▼

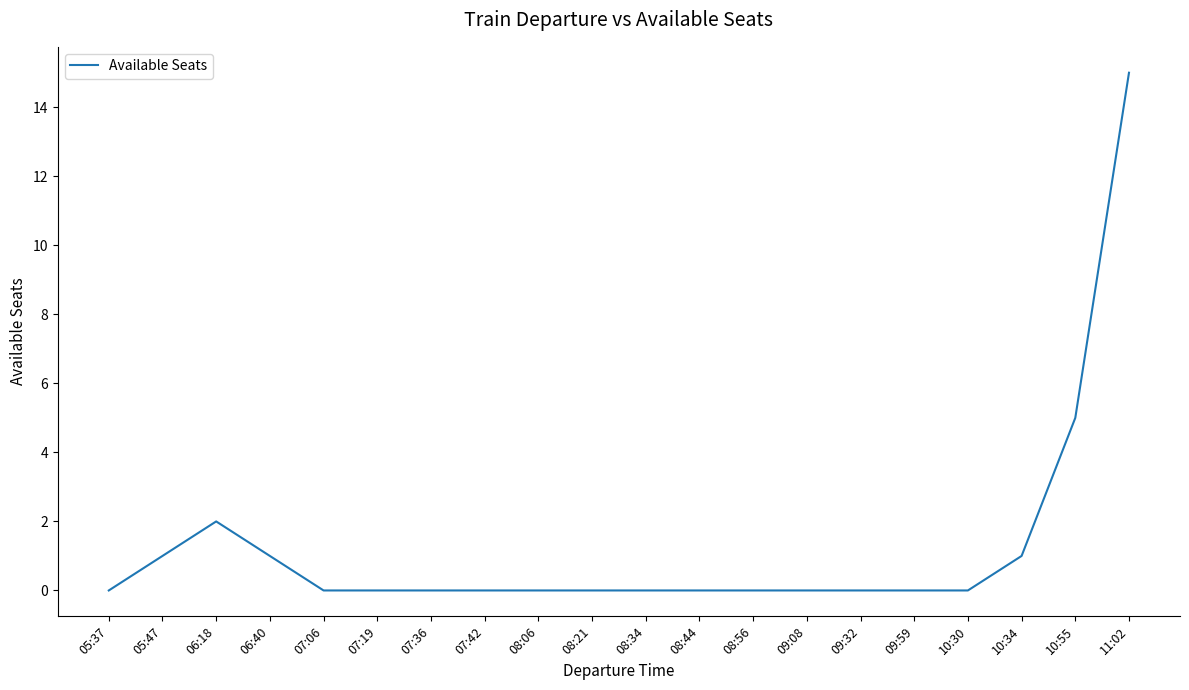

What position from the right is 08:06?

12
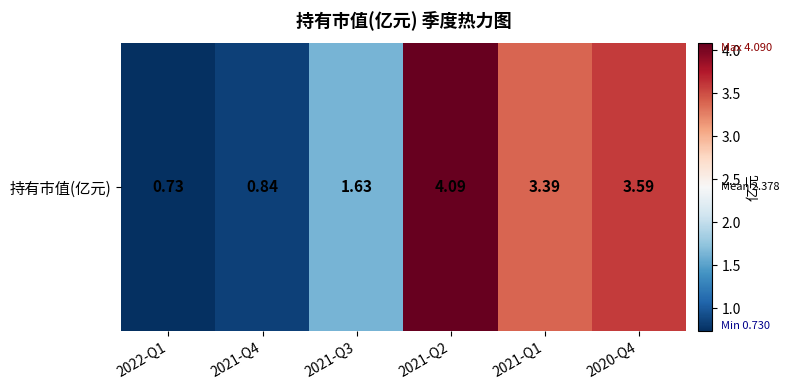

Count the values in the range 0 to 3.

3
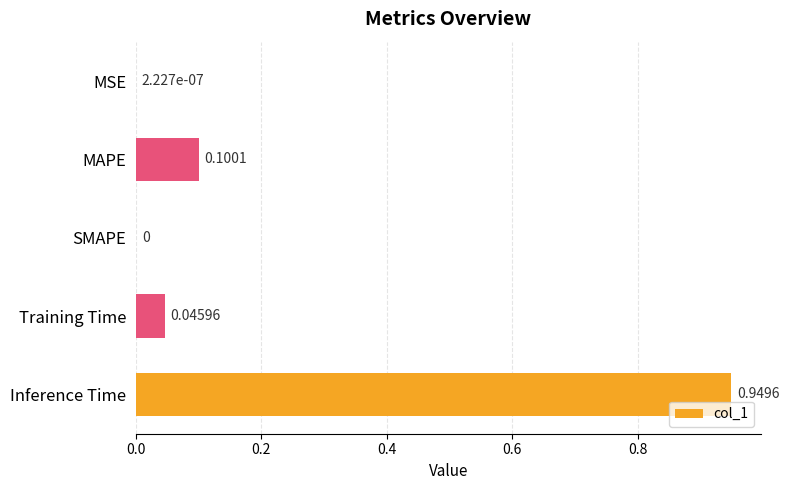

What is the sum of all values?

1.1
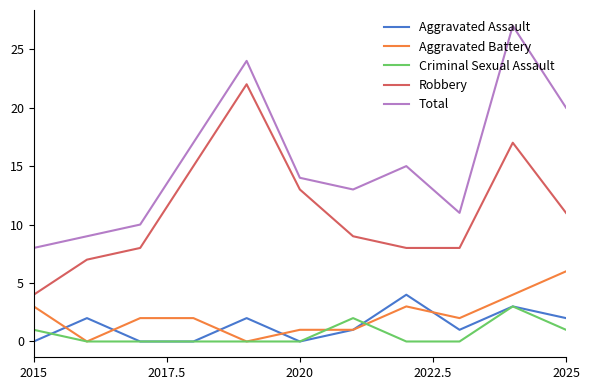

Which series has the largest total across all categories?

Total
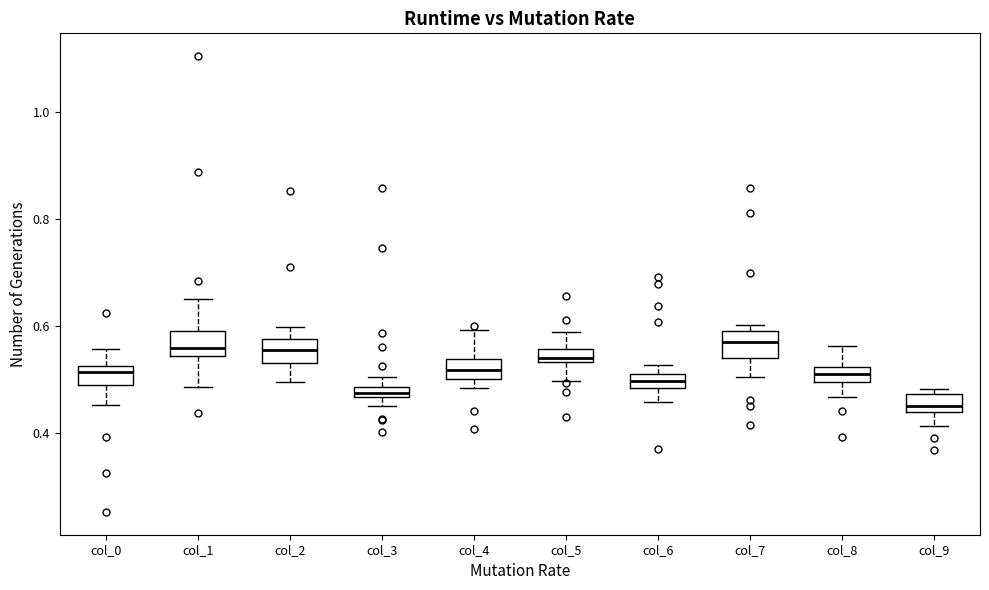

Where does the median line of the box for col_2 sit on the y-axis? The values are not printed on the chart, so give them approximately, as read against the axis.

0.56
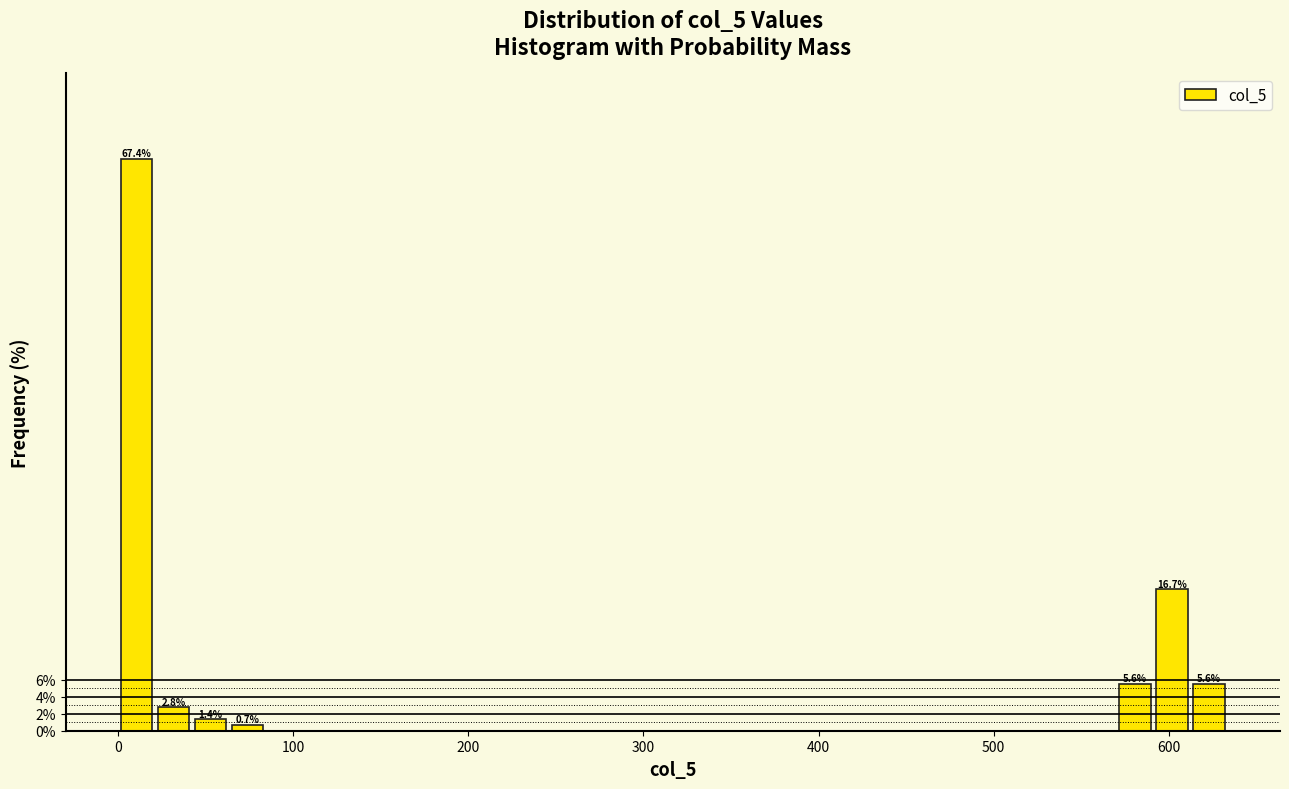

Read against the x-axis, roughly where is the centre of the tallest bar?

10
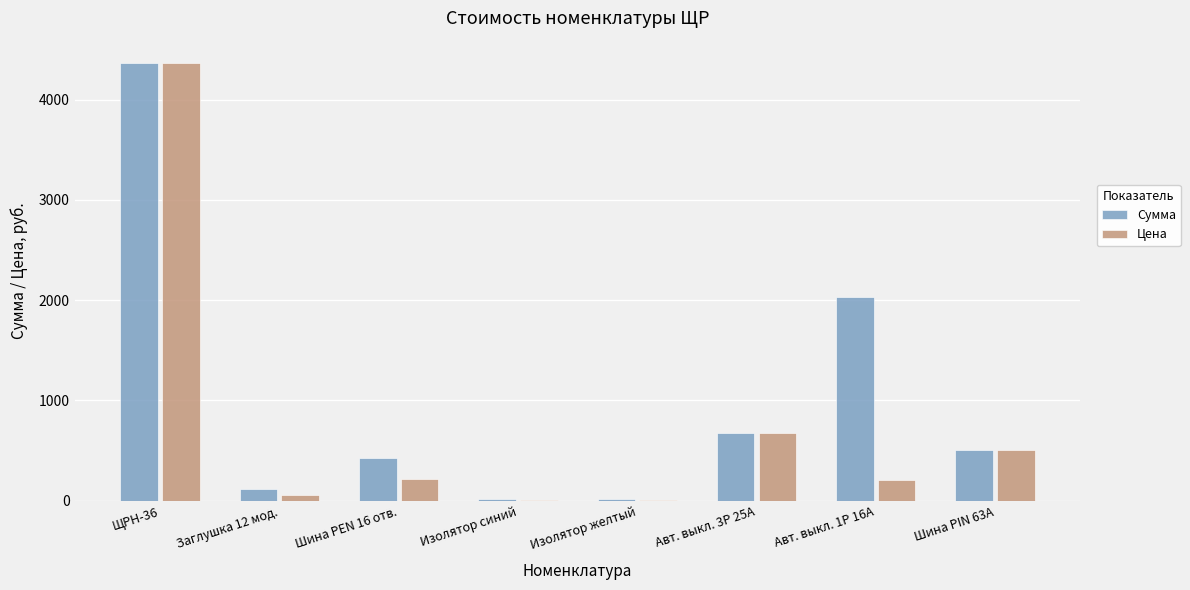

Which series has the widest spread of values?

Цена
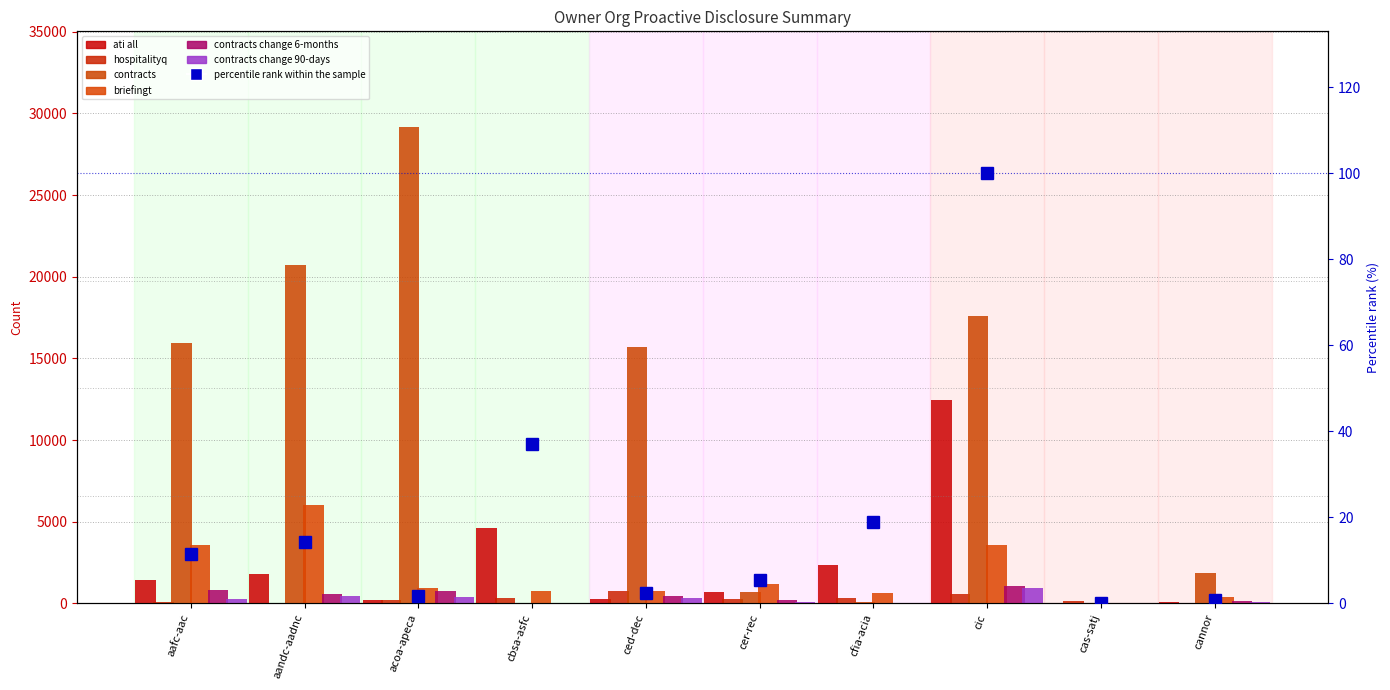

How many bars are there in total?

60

▲

EXERCISE BRIEF
Can you copy every record above word for word, leaving out the pictures?

SOLUTION
What position from the right is 08:06?

12

Count the values in the range 0 to 3.

3

What is the sum of all values?

1.1

Which series has the largest total across all categories?

Total

Where does the median line of the box for col_2 sit on the y-axis? The values are not printed on the chart, so give them approximately, as read against the axis.

0.56

Read against the x-axis, roughly where is the centre of the tallest bar?

10

Which series has the widest spread of values?

Цена

How many bars are there in total?

60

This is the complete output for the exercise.